__What is required__.
Please copy the lines below word for word, starting with the very first line and ending with the line that contains "- **CRUD Functionality**: The", both included. Leave the pictures out of your answer.

☆ ☆ ☆ ☆ ☆

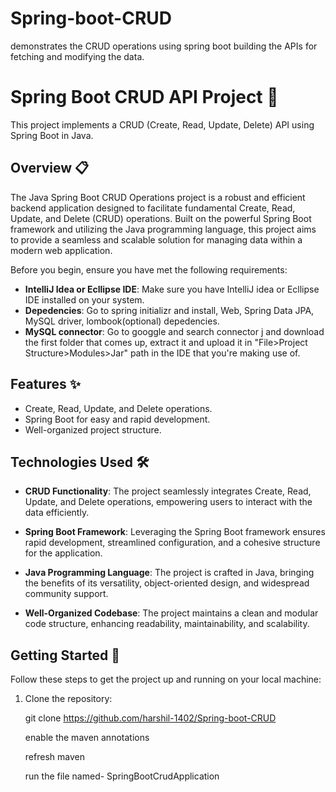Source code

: # Spring-boot-CRUD
demonstrates the CRUD operations using spring boot building the APIs for fetching and modifying the data.

# Spring Boot CRUD API Project 🚀

This project implements a CRUD (Create, Read, Update, Delete) API using Spring Boot in Java.

## Overview 📋

The Java Spring Boot CRUD Operations project is a robust and efficient backend application designed to facilitate fundamental Create, Read, Update, and Delete (CRUD) operations. Built on the powerful Spring Boot framework and utilizing the Java programming language, this project aims to provide a seamless and scalable solution for managing data within a modern web application.

Before you begin, ensure you have met the following requirements:
- **IntelliJ Idea or Ecllipse IDE**: Make sure you have IntelliJ idea or Ecllipse IDE installed on your system.
- **Depedencies**: Go to spring initializr and install, Web, Spring Data JPA, MySQL driver, lombook(optional) depedencies.
- **MySQL connector**: Go to googgle and search connector j and download the first folder that comes up, extract it and upload it in "File>Project Structure>Modules>Jar" path  in the IDE that you're making use of.


## Features ✨

- Create, Read, Update, and Delete operations.
- Spring Boot for easy and rapid development.
- Well-organized project structure.

## Technologies Used 🛠️

- **CRUD Functionality**: The project seamlessly integrates Create, Read, Update, and Delete operations, empowering users to interact with the data efficiently.

- **Spring Boot Framework**: Leveraging the Spring Boot framework ensures rapid development, streamlined configuration, and a cohesive structure for the application.

- **Java Programming Language**: The project is crafted in Java, bringing the benefits of its versatility, object-oriented design, and widespread community support.

- **Well-Organized Codebase**: The project maintains a clean and modular code structure, enhancing readability, maintainability, and scalability.


## Getting Started 🚦

Follow these steps to get the project up and running on your local machine:

1. Clone the repository:

   git clone https://github.com/harshil-1402/Spring-boot-CRUD

   enable the maven annotations

   refresh maven

   run the file named- SpringBootCrudApplication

☆ ☆ ☆ ☆ ☆

__Your response__.
Source code

: # Spring-boot-CRUD
demonstrates the CRUD operations using spring boot building the APIs for fetching and modifying the data.

# Spring Boot CRUD API Project 🚀

This project implements a CRUD (Create, Read, Update, Delete) API using Spring Boot in Java.

## Overview 📋

The Java Spring Boot CRUD Operations project is a robust and efficient backend application designed to facilitate fundamental Create, Read, Update, and Delete (CRUD) operations. Built on the powerful Spring Boot framework and utilizing the Java programming language, this project aims to provide a seamless and scalable solution for managing data within a modern web application.

Before you begin, ensure you have met the following requirements:
- **IntelliJ Idea or Ecllipse IDE**: Make sure you have IntelliJ idea or Ecllipse IDE installed on your system.
- **Depedencies**: Go to spring initializr and install, Web, Spring Data JPA, MySQL driver, lombook(optional) depedencies.
- **MySQL connector**: Go to googgle and search connector j and download the first folder that comes up, extract it and upload it in "File>Project Structure>Modules>Jar" path  in the IDE that you're making use of.


## Features ✨

- Create, Read, Update, and Delete operations.
- Spring Boot for easy and rapid development.
- Well-organized project structure.

## Technologies Used 🛠️

- **CRUD Functionality**: The project seamlessly integrates Create, Read, Update, and Delete operations, empowering users to interact with the data efficiently.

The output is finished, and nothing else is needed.